▶ DEINE AUFGABE:
Beantworte diese Fragen mithilfe des Textauszugs unten:
1. In welchem Jahr ist die besprochene Arbeit erschienen?
2. An welcher Schulform wird die Bewertung von Schülertexten untersucht?
3. Weshalb werden neben Lehreraussagen auch Schülertexte untersucht?

▶ TEXTAUSZUG:

+++

Ramberg, Was bewerten Lehrer? Die

Bedeutung grammatischer und lexikalischer

Faktoren bei der Benotung von

Schülertexten im Fach Deutsch als

Fremdsprache. Växjö: Linnéuniversitetet

(Licentiatuppsats), 2016. ISBN: 978-

91-88357-45-8. 160 s.

Mikael Nystrand

Die Benotung sprachlicher Leistungen von Schülern ist bekanntlich eine für Sprachlehrer nicht immer einfache Aufgabe. Wenn dabei auch die kommunikative Fähigkeit bewertet werden soll und nicht nur auf bestimmte messbare grammatische Konstruktionen fokussiert werden darf, erscheint eine gerechte Benotung von Schülertexten als noch problematischer. Die Arbeit Was bewerten

Lehrer? Die Bedeutung grammatischer und lexikalischer Faktoren bei der Benotung von Schülertexten im Fach Deutsch als Fremdsprache (Licentiatuppsats) von Maria

Håkansson Ramberg untersucht empirisch die von Lehrern verwendeten Kriterien bei einer holistischen Bewertung von Schülertexten im Fach Deutsch als Fremdsprache im schwedischen Gymnasium. Dabei werden außer Lehreraussagen auch Schülertexte untersucht, da „Lehrer in der Realität nicht immer so bewerten, wie sie behaupten“ (S. 2).

+++

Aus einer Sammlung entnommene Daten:
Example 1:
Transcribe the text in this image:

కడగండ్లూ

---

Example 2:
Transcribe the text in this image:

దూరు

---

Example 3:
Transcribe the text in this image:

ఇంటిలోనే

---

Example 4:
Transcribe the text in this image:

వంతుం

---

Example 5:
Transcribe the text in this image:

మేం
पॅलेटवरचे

+++

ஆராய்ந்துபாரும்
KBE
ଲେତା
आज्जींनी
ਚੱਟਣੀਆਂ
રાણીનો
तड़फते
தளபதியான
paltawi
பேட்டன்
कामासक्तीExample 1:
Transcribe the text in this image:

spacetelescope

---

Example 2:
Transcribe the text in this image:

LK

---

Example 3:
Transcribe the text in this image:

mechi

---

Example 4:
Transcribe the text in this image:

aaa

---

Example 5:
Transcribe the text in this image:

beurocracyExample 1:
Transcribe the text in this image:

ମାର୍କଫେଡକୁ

+++

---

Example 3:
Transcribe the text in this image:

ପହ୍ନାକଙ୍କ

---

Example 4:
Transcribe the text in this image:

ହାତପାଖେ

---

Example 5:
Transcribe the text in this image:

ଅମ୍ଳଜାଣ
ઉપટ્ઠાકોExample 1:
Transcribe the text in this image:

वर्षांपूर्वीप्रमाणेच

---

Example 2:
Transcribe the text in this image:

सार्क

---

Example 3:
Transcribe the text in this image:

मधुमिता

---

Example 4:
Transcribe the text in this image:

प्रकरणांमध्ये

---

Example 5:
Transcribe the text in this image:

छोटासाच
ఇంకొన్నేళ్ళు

+++

▶ LÖSUNG:
1. 2016
2. Am schwedischen Gymnasium
3. Weil „Lehrer in der Realität nicht immer so bewerten, wie sie behaupten“